AIM OF THE TASK: Find the word "includes" in the data below and copy each line that holds it.

DATA SHOWN:
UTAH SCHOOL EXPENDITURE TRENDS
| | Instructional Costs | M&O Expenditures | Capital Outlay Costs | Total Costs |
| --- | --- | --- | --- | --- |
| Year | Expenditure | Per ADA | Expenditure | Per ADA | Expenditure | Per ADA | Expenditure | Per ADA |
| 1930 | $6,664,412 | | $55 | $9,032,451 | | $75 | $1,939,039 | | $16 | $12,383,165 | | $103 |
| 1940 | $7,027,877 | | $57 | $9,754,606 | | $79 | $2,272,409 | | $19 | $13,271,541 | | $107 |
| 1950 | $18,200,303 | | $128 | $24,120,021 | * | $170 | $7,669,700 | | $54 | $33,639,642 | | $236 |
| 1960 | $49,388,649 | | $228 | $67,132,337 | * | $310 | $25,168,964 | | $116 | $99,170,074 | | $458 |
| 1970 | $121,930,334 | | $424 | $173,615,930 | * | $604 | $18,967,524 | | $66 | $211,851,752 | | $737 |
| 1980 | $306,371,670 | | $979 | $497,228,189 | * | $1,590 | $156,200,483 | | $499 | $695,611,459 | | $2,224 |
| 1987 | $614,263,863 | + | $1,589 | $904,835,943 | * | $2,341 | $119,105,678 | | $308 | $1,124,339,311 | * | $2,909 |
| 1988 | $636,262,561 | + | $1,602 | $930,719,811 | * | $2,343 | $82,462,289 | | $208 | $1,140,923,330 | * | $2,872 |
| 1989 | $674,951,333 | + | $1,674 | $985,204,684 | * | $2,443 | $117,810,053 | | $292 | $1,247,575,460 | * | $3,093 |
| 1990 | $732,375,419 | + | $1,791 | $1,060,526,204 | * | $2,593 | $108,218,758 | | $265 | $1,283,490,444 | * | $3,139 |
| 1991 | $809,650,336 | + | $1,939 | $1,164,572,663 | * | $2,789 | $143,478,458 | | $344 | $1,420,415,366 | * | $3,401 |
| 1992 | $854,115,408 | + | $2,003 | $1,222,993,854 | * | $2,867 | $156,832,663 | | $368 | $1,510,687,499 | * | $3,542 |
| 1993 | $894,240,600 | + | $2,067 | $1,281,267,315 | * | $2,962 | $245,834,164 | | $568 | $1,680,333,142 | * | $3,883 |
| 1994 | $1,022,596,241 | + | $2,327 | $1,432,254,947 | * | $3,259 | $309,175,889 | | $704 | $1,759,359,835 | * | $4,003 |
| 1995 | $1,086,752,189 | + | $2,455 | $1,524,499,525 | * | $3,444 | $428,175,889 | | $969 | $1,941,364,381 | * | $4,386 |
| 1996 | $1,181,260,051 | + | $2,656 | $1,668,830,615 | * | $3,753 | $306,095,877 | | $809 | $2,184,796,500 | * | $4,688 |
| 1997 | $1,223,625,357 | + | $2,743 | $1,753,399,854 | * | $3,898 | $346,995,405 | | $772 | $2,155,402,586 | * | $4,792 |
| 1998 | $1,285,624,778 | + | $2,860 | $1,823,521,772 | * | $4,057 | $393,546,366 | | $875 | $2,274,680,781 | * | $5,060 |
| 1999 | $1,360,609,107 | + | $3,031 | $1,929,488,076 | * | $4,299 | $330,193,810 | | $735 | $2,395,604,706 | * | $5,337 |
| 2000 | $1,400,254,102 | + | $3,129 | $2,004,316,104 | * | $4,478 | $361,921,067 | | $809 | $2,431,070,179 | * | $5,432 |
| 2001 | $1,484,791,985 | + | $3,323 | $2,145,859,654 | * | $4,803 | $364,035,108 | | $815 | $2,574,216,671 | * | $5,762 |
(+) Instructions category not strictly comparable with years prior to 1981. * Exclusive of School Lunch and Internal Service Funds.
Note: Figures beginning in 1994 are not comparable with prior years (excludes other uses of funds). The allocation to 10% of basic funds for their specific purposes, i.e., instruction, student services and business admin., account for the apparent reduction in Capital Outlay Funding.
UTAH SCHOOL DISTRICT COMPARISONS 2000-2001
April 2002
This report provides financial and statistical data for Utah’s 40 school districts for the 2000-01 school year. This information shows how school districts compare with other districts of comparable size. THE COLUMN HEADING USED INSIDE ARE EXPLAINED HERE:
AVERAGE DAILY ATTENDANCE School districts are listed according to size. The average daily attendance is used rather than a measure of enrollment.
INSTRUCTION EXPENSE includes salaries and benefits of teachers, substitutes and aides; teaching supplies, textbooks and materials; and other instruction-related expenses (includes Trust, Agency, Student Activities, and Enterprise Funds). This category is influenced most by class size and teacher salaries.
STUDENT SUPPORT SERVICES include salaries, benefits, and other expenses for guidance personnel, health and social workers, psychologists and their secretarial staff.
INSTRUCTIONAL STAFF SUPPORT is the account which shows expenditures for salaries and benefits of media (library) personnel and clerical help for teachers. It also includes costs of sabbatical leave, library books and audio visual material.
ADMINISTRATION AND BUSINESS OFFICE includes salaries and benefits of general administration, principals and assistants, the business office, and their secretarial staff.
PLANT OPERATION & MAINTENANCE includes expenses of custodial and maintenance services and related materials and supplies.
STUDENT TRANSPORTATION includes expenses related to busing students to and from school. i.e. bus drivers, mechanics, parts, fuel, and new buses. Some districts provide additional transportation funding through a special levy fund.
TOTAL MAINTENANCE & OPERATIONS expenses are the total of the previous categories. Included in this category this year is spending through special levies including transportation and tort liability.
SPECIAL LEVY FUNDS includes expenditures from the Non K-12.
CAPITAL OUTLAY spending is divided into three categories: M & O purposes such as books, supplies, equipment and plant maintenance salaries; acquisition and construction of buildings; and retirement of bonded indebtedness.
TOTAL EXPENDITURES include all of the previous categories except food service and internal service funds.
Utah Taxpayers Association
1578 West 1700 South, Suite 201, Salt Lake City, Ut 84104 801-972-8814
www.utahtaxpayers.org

PROBLEM SOLUTION:
INSTRUCTION EXPENSE includes salaries and benefits of teachers, substitutes and aides; teaching supplies, textbooks and materials; and other instruction-related expenses (includes Trust, Agency, Student Activities, and Enterprise Funds). This category is influenced most by class size and teacher salaries.
INSTRUCTIONAL STAFF SUPPORT is the account which shows expenditures for salaries and benefits of media (library) personnel and clerical help for teachers. It also includes costs of sabbatical leave, library books and audio visual material.
ADMINISTRATION AND BUSINESS OFFICE includes salaries and benefits of general administration, principals and assistants, the business office, and their secretarial staff.
PLANT OPERATION & MAINTENANCE includes expenses of custodial and maintenance services and related materials and supplies.
STUDENT TRANSPORTATION includes expenses related to busing students to and from school. i.e. bus drivers, mechanics, parts, fuel, and new buses. Some districts provide additional transportation funding through a special levy fund.
SPECIAL LEVY FUNDS includes expenditures from the Non K-12.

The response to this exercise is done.